Review: MR. ROOSEVELT

mr. roosevelt

Do you remember the funny girlfriend in the first season of Master of None? The one who Aziz Ansari’s character, Dev, dated for most of the season, then broke up with at the end because he thought they should be more passionate about each other? Or maybe she broke up with him. I can’t remember. All I know is that I was disappointed, because I liked her and wanted to see her more.

That girl is Noël Wells, the writer, director, and star of Mr. Roosevelt, an indie comedy now streaming on Netflix. Wells plays Emily, a comedian who trying to make it in L.A. The film opens with one of her auditions, during which she bares her soul and then does a series of impersonations that starts with Holly Hunter and ends with a repeating pratfall that is an “impersonation of a vine.”  I barely understand what a vine is, but I still laughed.

After her failed audition, Emily gets some bad news from her ex-boyfriend, Eric: their cat, Mr. Roosevelt, is on death’s doorstep. She decides to return to Eric’s place in Austin, Texas, to euthanize their shared pet. And that’s about the extent of this ridiculous, perilously thin plot, but it’s perfect, because this movie is about finding yourself at a ridiculous place in life, feeling as if your prospects are perilously thin, and somehow coming to terms with that. All the while making a fool of yourself.

In Austin, Emily finds that Eric has shacked up with a new woman, Celeste, in the house that Emily once shared with Eric. But it no longer looks like her house, because Celeste has redecorated it in a style that anyone who peruses shelter blogs will immediately recognize: spare white walls, naïve art, succulents, candles, throw blankets, and pillows—everything all very hygge but somehow not hygge at all, because Emily doesn’t feel welcome. Celeste is intimidatingly put-together, with tasteful, expensive-looking outfits and one of those vague internet entrepreneur jobs that, Celeste, of course, has an elevator-pitch-perfect way of describing. Emily, who wears cut-off jean shorts with black tights and tee shirts, describes Celeste as “a Pinterest board come to life.” She can’t believe that Eric has chosen such a boring striver and, even worse, that this woman has convinced Eric to give up his music in order to pursue a real estate license. Over a fancy restaurant dinner with another couple, Celeste pronounces: “You can only do the band thing for so long before you have to start thinking about the future.”
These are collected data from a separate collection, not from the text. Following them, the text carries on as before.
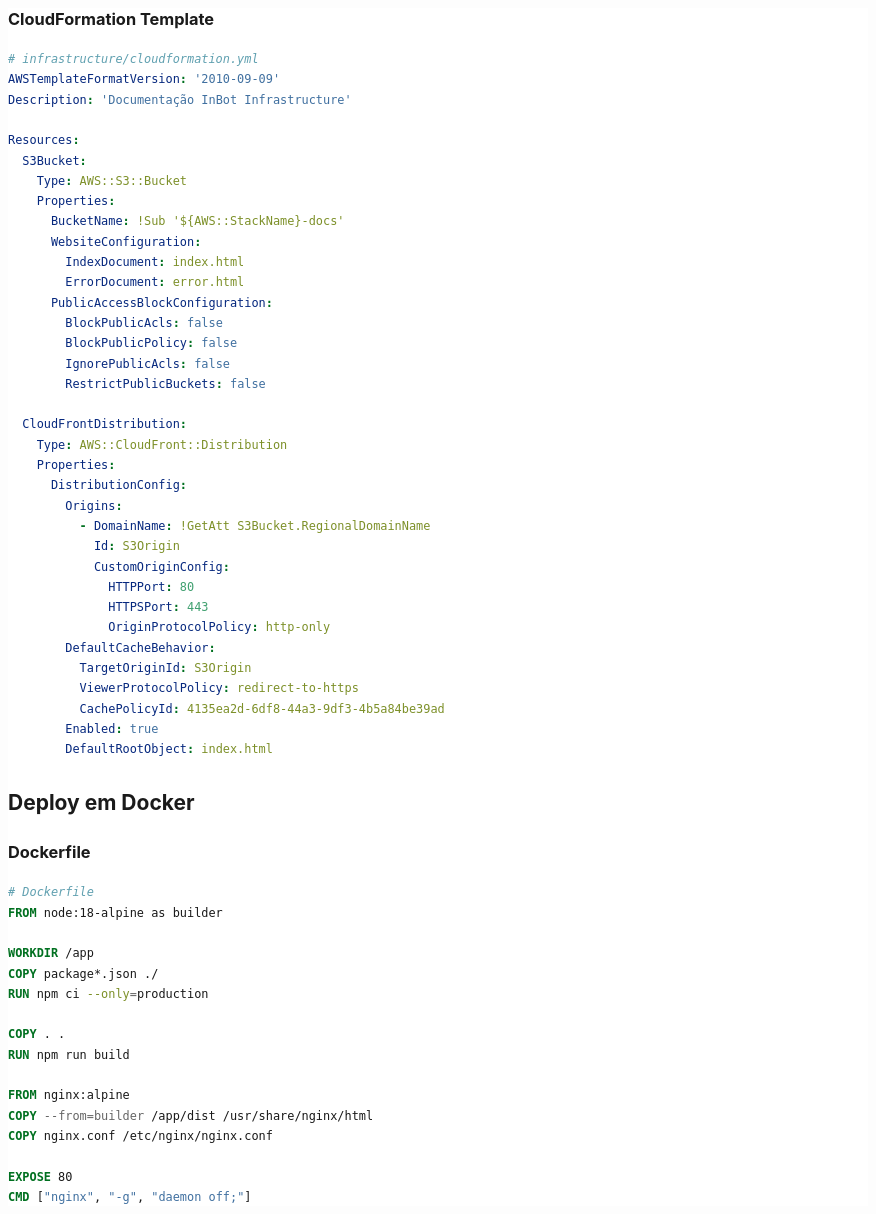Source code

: ### CloudFormation Template

```yaml
# infrastructure/cloudformation.yml
AWSTemplateFormatVersion: '2010-09-09'
Description: 'Documentação InBot Infrastructure'

Resources:
  S3Bucket:
    Type: AWS::S3::Bucket
    Properties:
      BucketName: !Sub '${AWS::StackName}-docs'
      WebsiteConfiguration:
        IndexDocument: index.html
        ErrorDocument: error.html
      PublicAccessBlockConfiguration:
        BlockPublicAcls: false
        BlockPublicPolicy: false
        IgnorePublicAcls: false
        RestrictPublicBuckets: false

  CloudFrontDistribution:
    Type: AWS::CloudFront::Distribution
    Properties:
      DistributionConfig:
        Origins:
          - DomainName: !GetAtt S3Bucket.RegionalDomainName
            Id: S3Origin
            CustomOriginConfig:
              HTTPPort: 80
              HTTPSPort: 443
              OriginProtocolPolicy: http-only
        DefaultCacheBehavior:
          TargetOriginId: S3Origin
          ViewerProtocolPolicy: redirect-to-https
          CachePolicyId: 4135ea2d-6df8-44a3-9df3-4b5a84be39ad
        Enabled: true
        DefaultRootObject: index.html
```

## Deploy em Docker

### Dockerfile

```dockerfile
# Dockerfile
FROM node:18-alpine as builder

WORKDIR /app
COPY package*.json ./
RUN npm ci --only=production

COPY . .
RUN npm run build

FROM nginx:alpine
COPY --from=builder /app/dist /usr/share/nginx/html
COPY nginx.conf /etc/nginx/nginx.conf

EXPOSE 80
CMD ["nginx", "-g", "daemon off;"]
```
Emily’s future is hazy at best. Her major creative accomplishment—or at least the one she’s best known for—is a viral, silly YouTube video, one she can’t even monetize because the music she used in it is under copywright. (This particular conundrum is one of many details that this movie gets so right.) Emily knows that to someone like Celeste, she looks like a loser, and that hurts, but what really hurts is that Eric doesn’t think she’s a loser; he just wasn’t ready to take the same kinds of creative risks. Also: Emily really hurt him. Emily hast to confront her deep feeling of disappointment with him, herself, and the two of them as a couple, and she doesn’t do it with a lot of grace. (She also has to attend Mr. Roosevelt’s funeral, hosted by Celeste. . .)

Mr. Roosevelt reminded me of two other recent comedies by written and directed by women: Lake Bell’s I Do Until I Don’t, and Michelle Morgan’s It Happened in L.A. Like Mr. Roosevelt, those comedies poke fun at the pretensions of couples, and the way social media exacerbates performances of contentment and security.  Mr. Roosevelt went darker and deeper than either of those films, while at the same time being a little more easy-going and relaxed from scene to scene. You get a good sense of Austin in Mr. Roosevelt and Wells gives what seems like a realistic portrait of the city’s roads, houses, parties, restaurants, and overall vibe. You also understand what Austin means to Emily: she’s more comfortable there than in L.A., yet L.A. is where she has been propelled, by her own ambition. If Emily acts out—and she does, for sure!—it’s because she’s dealing with some painful in-between feelings of homesickness and loss.

I’m worried that I’ve made this movie sounds like a total bummer, but it’s funny throughout, and the clowning that you see Wells do in the first scene, during her audition, is always right there, under the surface, giving the whole film a zany energy. This is Wells’s first feature and I’m hoping it won’t be her last.